Cultura

La inusitada fuerza de la pintura no imitativa

  • Exposición en el Centro Cultural Alfonso X El Sabio, de El Puerto

Obra de Concha Muñoz.

Obra de Concha Muñoz.

Se nota que cierta normalidad nos está llegando poco a poco al universo de la cultura en general y al del arte en particular. Hacía mucho tiempo que no veíamos tantas exposiciones seguidas; señal inequívoca que las aguas vuelven, aunque despacio, a sus cauces habituales. El Centro Cultural Alfonso X El Sabio nos convocaba a una triple comparecencia expositiva que, aparte de servirnos para contemplar una muy buena muestra, nos ha servido para un feliz reencuentro con artistas que llevábamos tiempo sin saber casi nada de ellas.

A Mercedes Perea siempre la habíamos tenido por una pintora importante, con un lenguaje muy particular y unas formas que descubrían a una autora destacada y con infinitos registros. Hacía tiempo que no contemplábamos nada suyo y hemos vuelto a encontrarnos a una artista de referencia; con muchísimo que aportar.

Hacía, también, bastantes años que no sabía nada de Concha Muñoz, una artista jerezana con quien compartimos experiencias artísticas y docentes en momentos, ya, lejanos para mí. El otro día me llevé la agradable sorpresa de saber de ella y de poder comprobar que su espíritu artístico seguía valiente y mostrando un entusiasmo creativo que pasa por un presente y un futuro de inequívoca expectación artística. Nos alegramos infinitamente de este reencuentro con dos artistas que considero necesarias en este buen momento del arte que se hace por nuestra zona.

La exposición del Alfonso X portuense se completa con la presencia de Anna Bellinger que aporta muchos matices a una muestra abierta de un trío de artistas que demuestran solvencia, criterios y mucha dimensión tanto en la manera plástica como en la estética.

Mercedes Perea presenta una colección de sutilísimas piezas donde se nos ofrece una clara lección de lo que es la pintura abstracta. La artista superpone planchas de acetato coloreadas creando una interactuación de gamas que, al superponerse, desarrollan bellos gestos coloristas que inciden unos sobre otros, hasta conformar una sutil superficie donde todo queda supeditado a la magia suprema del color. Las obras de Mercedes Perea son bellísimos cantos a la fuerza plástica que genera una realidad cromática muy bien escogida con tonos que se implican unos con otros hasta forman un poderoso ejercicio gestual. Son casi pequeños “rotkhos”, que eternizan la suprema realidad de lo abstracto.

Obra de Mercedes Perea. Obra de Mercedes Perea.

Obra de Mercedes Perea.

Concha Muñoz realiza un compacto ejercicio de dinamismo formal a través de la fuerza impactante del círculo. Se nota que es una pintora muy curtida en pintura de acción, con grafías y pinceladas rápidas que, en esta serie se ven acentuadas por el compacto registro circular que redundan en ese dinamismo y en esa fuerza vehemente y expresiva de la forma plástica.
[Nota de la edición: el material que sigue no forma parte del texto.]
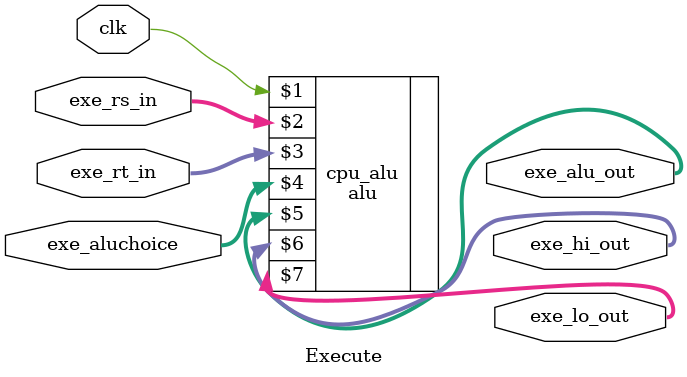
<source format=v>
`timescale 1ns / 1ps
module Execute(
    input clk,
    input [31:0]exe_rs_in,
    input [31:0]exe_rt_in,
    input [4:0]exe_aluchoice,
    output [31:0]exe_alu_out,
    output [31:0]exe_hi_out,
    output [31:0]exe_lo_out
    );
    alu cpu_alu(clk, exe_rs_in, exe_rt_in, exe_aluchoice, exe_alu_out, exe_hi_out, exe_lo_out);

endmodule

</source>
La artista jerezana, con el referente de las Improvisaciones de Kandinsky como válido germen estético impulsor, se vale del círculo para estructurar una escena que proyecta la mirada desde fuera hacia dentro y desde dentro hacia fuera, para crear un improvisado experiencial que marca el ritmo de unas formas llenas de contundencia plástica y vibrante desenlace pictórico.

Anna Bellinger realiza una pintura donde lo real ha perdido elementos conformantes hasta crear espacios de naturaleza abstracta, pero que dejan entrever una evocación figurativa matizada por unos desarrollos cromáticos, que son cómplices de unas determinantes gamas oscuras que mediatizan esa realidad presentida y abren las perspectivas de unos espacios contenidos en expresión y abiertos en horizontes formales, con los colores interactuando en ritmos cambiantes y sinuosos, acertadamente estructurados.

Obra de Anna Bellinger. Obra de Anna Bellinger.

Obra de Anna Bellinger.

La muestra, extensa y bien distribuida en las complejas estancias expositivas del centro municipal portuense, nos conducen por una pintura abierta, sin complejos, que patrocinan la amplia realidad de una obra no imitativa que sugiere, que abre espacios de expectación y que, sobre todo, nos hacen participar de los buenos registros de tres artistas que saben bien lo que hacen y lo que quieren.

La muestra portuense nos vuelve a situar en una ambientación expositiva totalmente necesaria en unos momentos que requieren muchos apoyos, desde todos los ambientes, para seguir apostando por un arte en abierta expansión.